## TASK
Check each line of the entries below for the word "Modern", and copy out the ones that have it.

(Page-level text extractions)
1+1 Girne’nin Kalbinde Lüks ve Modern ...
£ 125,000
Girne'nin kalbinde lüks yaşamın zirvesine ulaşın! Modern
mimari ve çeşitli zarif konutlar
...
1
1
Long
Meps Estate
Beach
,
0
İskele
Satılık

...

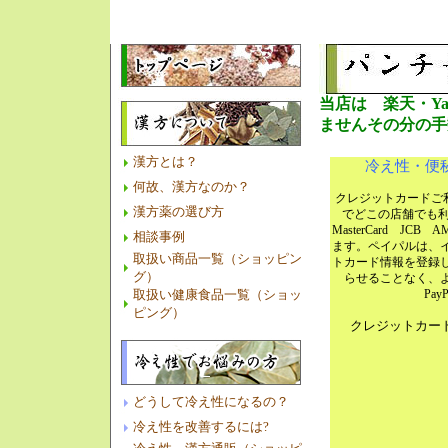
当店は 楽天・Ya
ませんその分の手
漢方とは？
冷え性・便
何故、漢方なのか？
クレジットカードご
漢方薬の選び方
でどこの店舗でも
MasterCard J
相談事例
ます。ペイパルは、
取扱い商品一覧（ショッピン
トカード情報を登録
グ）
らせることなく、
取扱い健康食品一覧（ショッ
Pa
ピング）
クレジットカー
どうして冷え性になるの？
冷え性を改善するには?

## REPLY
1+1 Girne’nin Kalbinde Lüks ve Modern ...
Girne'nin kalbinde lüks yaşamın zirvesine ulaşın! Modern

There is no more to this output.